MATERIAL PROVIDED =>

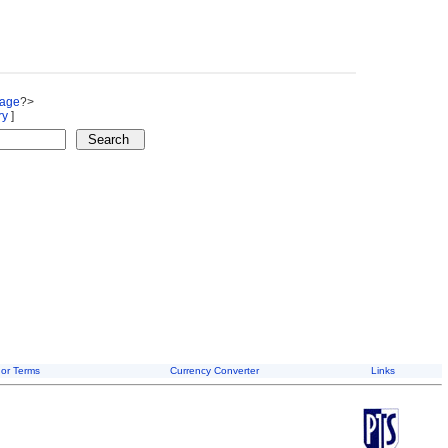
Page
?>
ry
]
or Terms
Currency Converter
Links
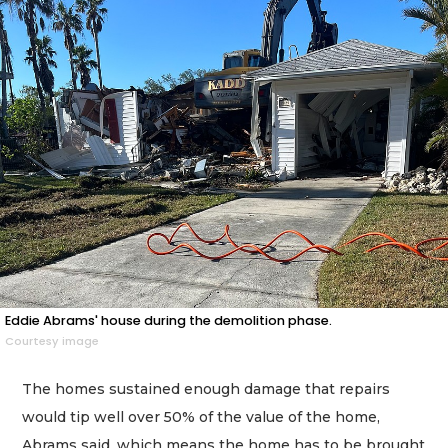
Eddie Abrams' house during the demolition phase.
Courtesy image
The homes sustained enough damage that repairs
would tip well over 50% of the value of the home,
Abrams said, which means the home has to be brought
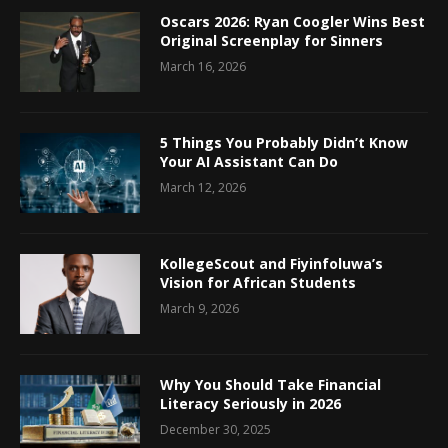
Oscars 2026: Ryan Coogler Wins Best
Original Screenplay for Sinners
March 16, 2026
5 Things You Probably Didn’t Know
Your AI Assistant Can Do
March 12, 2026
KollegeScout and Fiyinfoluwa’s
Vision for African Students
March 9, 2026
Why You Should Take Financial
Literacy Seriously in 2026
December 30, 2025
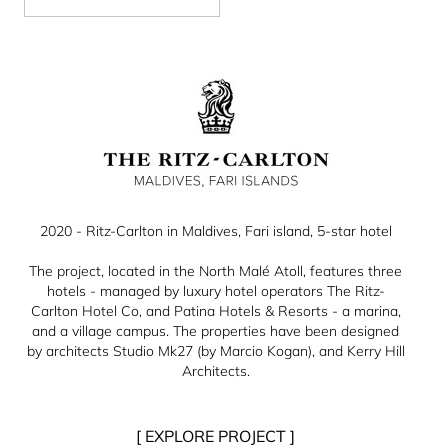
2020 - Ritz-Carlton in Maldives, Fari island, 5-star hotel
The project, located in the North Malé Atoll, features three
hotels - managed by luxury hotel operators The Ritz-
Carlton Hotel Co, and Patina Hotels & Resorts - a marina,
and a village campus. The properties have been designed
by architects Studio Mk27 (by Marcio Kogan), and Kerry Hill
Architects.
[ EXPLORE PROJECT ]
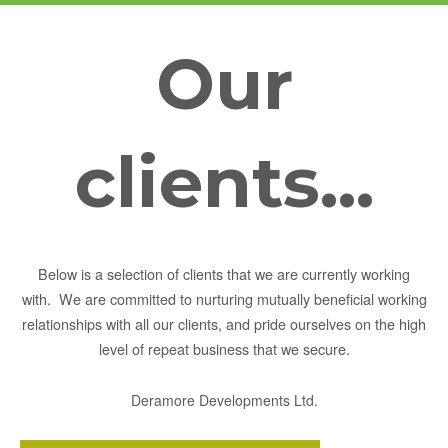
Our
clients...
Below is a selection of clients that we are currently working
with. We are committed to nurturing mutually beneficial working
relationships with all our clients, and pride ourselves on the high
level of repeat business that we secure.
Deramore Developments Ltd.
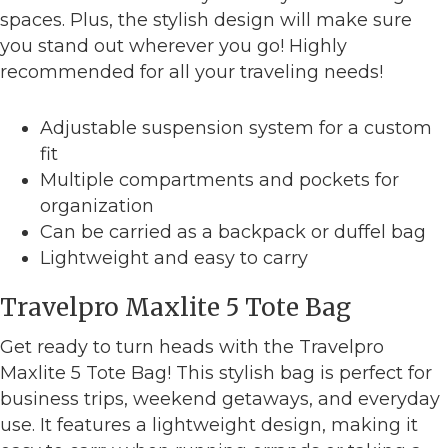
spaces. Plus, the stylish design will make sure
you stand out wherever you go! Highly
recommended for all your traveling needs!
Adjustable suspension system for a custom
fit
Multiple compartments and pockets for
organization
Can be carried as a backpack or duffel bag
Lightweight and easy to carry
Travelpro Maxlite 5 Tote Bag
Get ready to turn heads with the Travelpro
Maxlite 5 Tote Bag! This stylish bag is perfect for
business trips, weekend getaways, and everyday
use. It features a lightweight design, making it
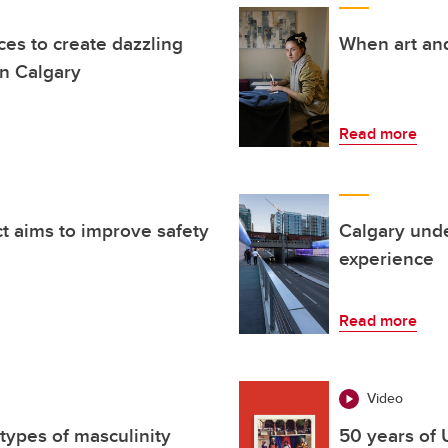
rces to create dazzling
When art and
n Calgary
Read more
t aims to improve safety
Calgary unde
experience
Read more
Video
types of masculinity
50 years of 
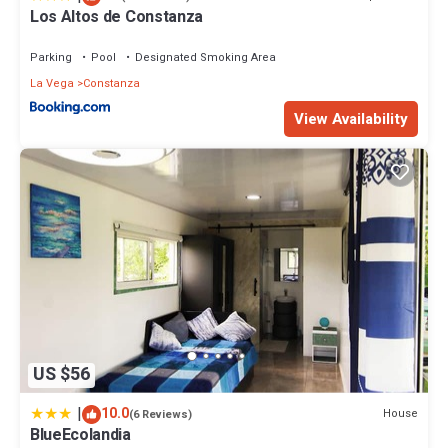
Los Altos de Constanza
Parking
Pool
Designated Smoking Area
La Vega
Constanza
View Availability
US $56
|
10.0
House
(6 Reviews)
BlueEcolandia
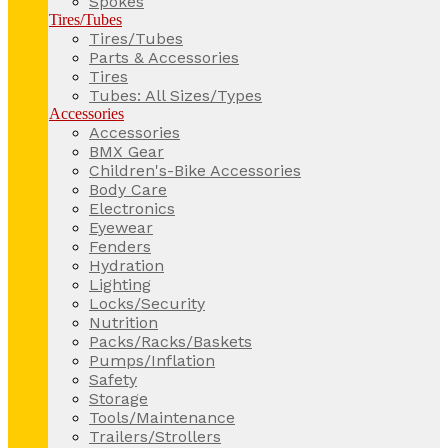
Spokes
Tires/Tubes
Tires/Tubes
Parts & Accessories
Tires
Tubes: All Sizes/Types
Accessories
Accessories
BMX Gear
Children's-Bike Accessories
Body Care
Electronics
Eyewear
Fenders
Hydration
Lighting
Locks/Security
Nutrition
Packs/Racks/Baskets
Pumps/Inflation
Safety
Storage
Tools/Maintenance
Trailers/Strollers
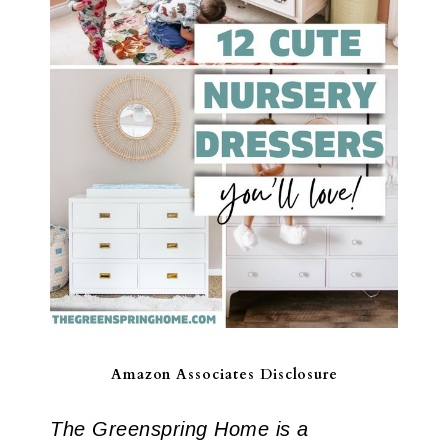
Amazon Associates Disclosure
The Greenspring Home is a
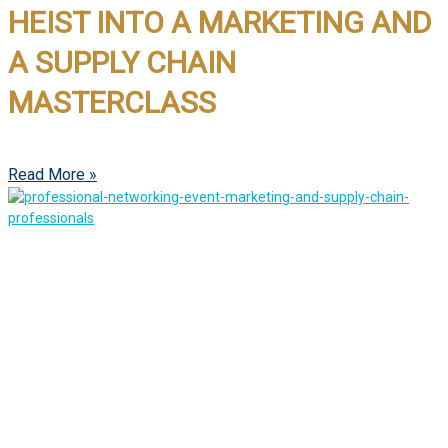
HEIST INTO A MARKETING AND
A SUPPLY CHAIN
MASTERCLASS
Read More »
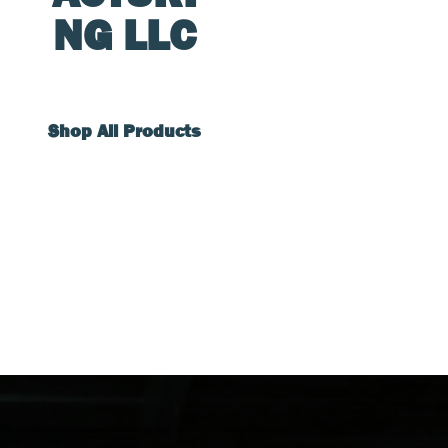
NG LLC
Shop All Products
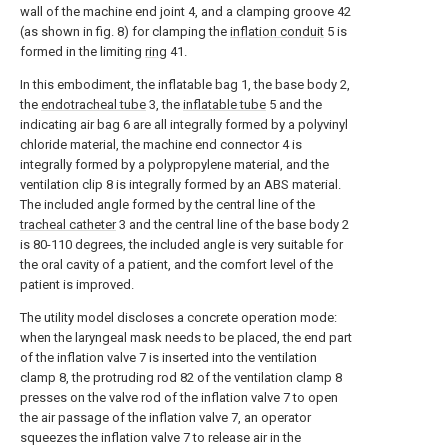
wall of the machine end joint 4, and a clamping groove 42
(as shown in fig. 8) for clamping the
inflation conduit
5 is
formed in the limiting
ring
41.
In this embodiment, the inflatable bag 1, the base body 2,
the
endotracheal tube
3, the
inflatable tube
5 and the
indicating air bag 6 are all integrally formed by a polyvinyl
chloride material, the machine end connector 4 is
integrally formed by a polypropylene material, and the
ventilation clip 8 is integrally formed by an ABS material.
The included angle formed by the central line of the
tracheal catheter
3 and the central line of the base body 2
is 80-110 degrees, the included angle is very suitable for
the oral cavity of a patient, and the comfort level of the
patient is improved.
The utility model discloses a concrete operation mode:
when the laryngeal mask needs to be placed, the end part
of the inflation valve 7 is inserted into the ventilation
clamp 8, the protruding rod 82 of the ventilation clamp 8
presses on the valve rod of the inflation valve 7 to open
the air passage of the inflation valve 7, an operator
squeezes the inflation valve 7 to release air in the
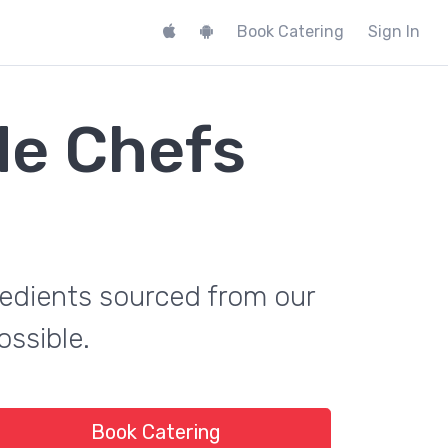
Book Catering
Sign In
de Chefs
gredients sourced from our
ossible.
Book Catering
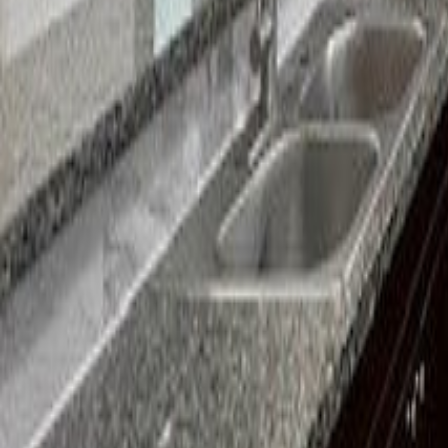
gaby@gabriellagonda.com
Your Trusted Florida Real Estate Partner
Gabriella Gonda
Home
Search Properties
Sell Your Home
Invest in Florida
About Gabrie
Get Started
Open menu
Home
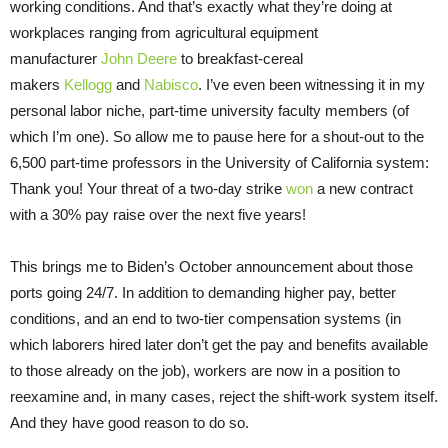
working conditions. And that’s exactly what they’re doing at
workplaces ranging from agricultural equipment
manufacturer
John Deere
to breakfast-cereal
makers
Kellogg
and
Nabisco
. I’ve even been witnessing it in my
personal labor niche, part-time university faculty members (of
which I’m one). So allow me to pause here for a shout-out to the
6,500 part-time professors in the University of California system:
Thank you! Your threat of a two-day strike
won
a new contract
with a 30% pay raise over the next five years!
This brings me to Biden’s October announcement about those
ports going 24/7. In addition to demanding higher pay, better
conditions, and an end to two-tier compensation systems (in
which laborers hired later don’t get the pay and benefits available
to those already on the job), workers are now in a position to
reexamine and, in many cases, reject the shift-work system itself.
And they have good reason to do so.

WORK TO COMPLETE => Put the lines starting at the one containing "wall of the" and ending at the one containing "when the laryngeal" into a JSON list of strings, one string per line, with blank lines left out.

SOLUTION =>
[
  "wall of the machine end joint 4, and a clamping groove 42",
  "(as shown in fig. 8) for clamping the",
  "inflation conduit",
  "5 is",
  "formed in the limiting",
  "ring",
  "41.",
  "In this embodiment, the inflatable bag 1, the base body 2,",
  "the",
  "endotracheal tube",
  "3, the",
  "inflatable tube",
  "5 and the",
  "indicating air bag 6 are all integrally formed by a polyvinyl",
  "chloride material, the machine end connector 4 is",
  "integrally formed by a polypropylene material, and the",
  "ventilation clip 8 is integrally formed by an ABS material.",
  "The included angle formed by the central line of the",
  "tracheal catheter",
  "3 and the central line of the base body 2",
  "is 80-110 degrees, the included angle is very suitable for",
  "the oral cavity of a patient, and the comfort level of the",
  "patient is improved.",
  "The utility model discloses a concrete operation mode:",
  "when the laryngeal mask needs to be placed, the end part"
]